_Requirement:_
Set down all the lines below, each one exactly as shown.

(Source records)
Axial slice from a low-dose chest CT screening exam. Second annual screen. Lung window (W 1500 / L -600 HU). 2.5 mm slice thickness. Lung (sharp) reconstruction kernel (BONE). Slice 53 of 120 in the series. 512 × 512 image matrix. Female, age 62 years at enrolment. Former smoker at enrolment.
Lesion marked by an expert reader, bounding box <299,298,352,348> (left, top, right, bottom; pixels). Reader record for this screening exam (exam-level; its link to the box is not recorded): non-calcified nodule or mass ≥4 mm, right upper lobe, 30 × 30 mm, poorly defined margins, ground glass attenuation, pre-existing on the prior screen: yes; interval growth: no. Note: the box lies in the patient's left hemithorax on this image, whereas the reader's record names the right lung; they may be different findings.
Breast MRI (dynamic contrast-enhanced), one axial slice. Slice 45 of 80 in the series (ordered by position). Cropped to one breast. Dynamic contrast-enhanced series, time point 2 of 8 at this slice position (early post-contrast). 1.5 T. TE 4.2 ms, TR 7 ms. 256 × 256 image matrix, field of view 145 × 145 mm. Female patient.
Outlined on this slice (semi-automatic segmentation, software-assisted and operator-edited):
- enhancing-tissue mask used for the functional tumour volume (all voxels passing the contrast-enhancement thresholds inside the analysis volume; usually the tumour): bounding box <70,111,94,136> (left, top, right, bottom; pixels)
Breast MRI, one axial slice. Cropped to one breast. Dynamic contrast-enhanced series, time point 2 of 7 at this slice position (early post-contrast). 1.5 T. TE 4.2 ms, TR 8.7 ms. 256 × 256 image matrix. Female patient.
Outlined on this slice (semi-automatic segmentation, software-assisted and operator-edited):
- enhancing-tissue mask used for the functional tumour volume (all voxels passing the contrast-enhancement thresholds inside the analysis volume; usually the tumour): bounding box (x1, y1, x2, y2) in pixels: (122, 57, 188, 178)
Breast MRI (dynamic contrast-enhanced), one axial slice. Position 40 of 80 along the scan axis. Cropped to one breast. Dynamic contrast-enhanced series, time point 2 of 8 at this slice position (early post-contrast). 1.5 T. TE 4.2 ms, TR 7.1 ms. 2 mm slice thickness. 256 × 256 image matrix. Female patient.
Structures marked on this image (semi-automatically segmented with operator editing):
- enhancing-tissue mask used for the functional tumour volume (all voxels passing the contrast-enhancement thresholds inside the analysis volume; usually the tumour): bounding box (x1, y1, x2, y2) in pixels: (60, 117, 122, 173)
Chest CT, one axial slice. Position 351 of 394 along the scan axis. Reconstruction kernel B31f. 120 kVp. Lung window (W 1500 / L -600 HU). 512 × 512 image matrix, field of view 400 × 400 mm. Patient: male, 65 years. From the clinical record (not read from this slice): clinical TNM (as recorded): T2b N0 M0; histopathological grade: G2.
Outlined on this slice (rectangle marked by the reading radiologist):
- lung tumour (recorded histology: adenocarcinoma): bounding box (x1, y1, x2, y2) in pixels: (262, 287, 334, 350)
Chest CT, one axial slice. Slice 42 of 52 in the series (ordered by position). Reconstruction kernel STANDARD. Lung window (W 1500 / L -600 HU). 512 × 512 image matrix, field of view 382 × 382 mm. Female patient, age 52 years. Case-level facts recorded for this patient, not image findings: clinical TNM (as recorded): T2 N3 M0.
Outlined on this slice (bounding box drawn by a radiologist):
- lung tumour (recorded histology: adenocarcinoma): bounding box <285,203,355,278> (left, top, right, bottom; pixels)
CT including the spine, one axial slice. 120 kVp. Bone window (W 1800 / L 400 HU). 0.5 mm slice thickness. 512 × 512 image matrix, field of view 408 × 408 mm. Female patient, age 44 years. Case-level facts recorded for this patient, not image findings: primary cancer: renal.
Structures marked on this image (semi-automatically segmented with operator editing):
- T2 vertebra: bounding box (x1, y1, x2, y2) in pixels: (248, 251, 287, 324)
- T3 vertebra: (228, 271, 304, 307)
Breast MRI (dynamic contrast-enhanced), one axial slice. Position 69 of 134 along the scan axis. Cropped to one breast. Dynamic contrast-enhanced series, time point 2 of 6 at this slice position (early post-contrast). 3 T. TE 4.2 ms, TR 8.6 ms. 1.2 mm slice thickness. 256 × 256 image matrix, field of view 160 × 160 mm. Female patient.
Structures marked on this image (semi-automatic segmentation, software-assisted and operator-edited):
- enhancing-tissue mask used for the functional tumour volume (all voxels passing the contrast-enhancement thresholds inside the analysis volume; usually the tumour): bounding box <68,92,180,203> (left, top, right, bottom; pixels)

_Answer for the task:_
Axial slice from a low-dose chest CT screening exam. Second annual screen. Lung window (W 1500 / L -600 HU). 2.5 mm slice thickness. Lung (sharp) reconstruction kernel (BONE). Slice 53 of 120 in the series. 512 × 512 image matrix. Female, age 62 years at enrolment. Former smoker at enrolment.
Lesion marked by an expert reader, bounding box <299,298,352,348> (left, top, right, bottom; pixels). Reader record for this screening exam (exam-level; its link to the box is not recorded): non-calcified nodule or mass ≥4 mm, right upper lobe, 30 × 30 mm, poorly defined margins, ground glass attenuation, pre-existing on the prior screen: yes; interval growth: no. Note: the box lies in the patient's left hemithorax on this image, whereas the reader's record names the right lung; they may be different findings.
Breast MRI (dynamic contrast-enhanced), one axial slice. Slice 45 of 80 in the series (ordered by position). Cropped to one breast. Dynamic contrast-enhanced series, time point 2 of 8 at this slice position (early post-contrast). 1.5 T. TE 4.2 ms, TR 7 ms. 256 × 256 image matrix, field of view 145 × 145 mm. Female patient.
Outlined on this slice (semi-automatic segmentation, software-assisted and operator-edited):
- enhancing-tissue mask used for the functional tumour volume (all voxels passing the contrast-enhancement thresholds inside the analysis volume; usually the tumour): bounding box <70,111,94,136> (left, top, right, bottom; pixels)
Breast MRI, one axial slice. Cropped to one breast. Dynamic contrast-enhanced series, time point 2 of 7 at this slice position (early post-contrast). 1.5 T. TE 4.2 ms, TR 8.7 ms. 256 × 256 image matrix. Female patient.
Outlined on this slice (semi-automatic segmentation, software-assisted and operator-edited):
- enhancing-tissue mask used for the functional tumour volume (all voxels passing the contrast-enhancement thresholds inside the analysis volume; usually the tumour): bounding box (x1, y1, x2, y2) in pixels: (122, 57, 188, 178)
Breast MRI (dynamic contrast-enhanced), one axial slice. Position 40 of 80 along the scan axis. Cropped to one breast. Dynamic contrast-enhanced series, time point 2 of 8 at this slice position (early post-contrast). 1.5 T. TE 4.2 ms, TR 7.1 ms. 2 mm slice thickness. 256 × 256 image matrix. Female patient.
Structures marked on this image (semi-automatically segmented with operator editing):
- enhancing-tissue mask used for the functional tumour volume (all voxels passing the contrast-enhancement thresholds inside the analysis volume; usually the tumour): bounding box (x1, y1, x2, y2) in pixels: (60, 117, 122, 173)
Chest CT, one axial slice. Position 351 of 394 along the scan axis. Reconstruction kernel B31f. 120 kVp. Lung window (W 1500 / L -600 HU). 512 × 512 image matrix, field of view 400 × 400 mm. Patient: male, 65 years. From the clinical record (not read from this slice): clinical TNM (as recorded): T2b N0 M0; histopathological grade: G2.
Outlined on this slice (rectangle marked by the reading radiologist):
- lung tumour (recorded histology: adenocarcinoma): bounding box (x1, y1, x2, y2) in pixels: (262, 287, 334, 350)
Chest CT, one axial slice. Slice 42 of 52 in the series (ordered by position). Reconstruction kernel STANDARD. Lung window (W 1500 / L -600 HU). 512 × 512 image matrix, field of view 382 × 382 mm. Female patient, age 52 years. Case-level facts recorded for this patient, not image findings: clinical TNM (as recorded): T2 N3 M0.
Outlined on this slice (bounding box drawn by a radiologist):
- lung tumour (recorded histology: adenocarcinoma): bounding box <285,203,355,278> (left, top, right, bottom; pixels)
CT including the spine, one axial slice. 120 kVp. Bone window (W 1800 / L 400 HU). 0.5 mm slice thickness. 512 × 512 image matrix, field of view 408 × 408 mm. Female patient, age 44 years. Case-level facts recorded for this patient, not image findings: primary cancer: renal.
Structures marked on this image (semi-automatically segmented with operator editing):
- T2 vertebra: bounding box (x1, y1, x2, y2) in pixels: (248, 251, 287, 324)
- T3 vertebra: (228, 271, 304, 307)
Breast MRI (dynamic contrast-enhanced), one axial slice. Position 69 of 134 along the scan axis. Cropped to one breast. Dynamic contrast-enhanced series, time point 2 of 6 at this slice position (early post-contrast). 3 T. TE 4.2 ms, TR 8.6 ms. 1.2 mm slice thickness. 256 × 256 image matrix, field of view 160 × 160 mm. Female patient.
Structures marked on this image (semi-automatic segmentation, software-assisted and operator-edited):
- enhancing-tissue mask used for the functional tumour volume (all voxels passing the contrast-enhancement thresholds inside the analysis volume; usually the tumour): bounding box <68,92,180,203> (left, top, right, bottom; pixels)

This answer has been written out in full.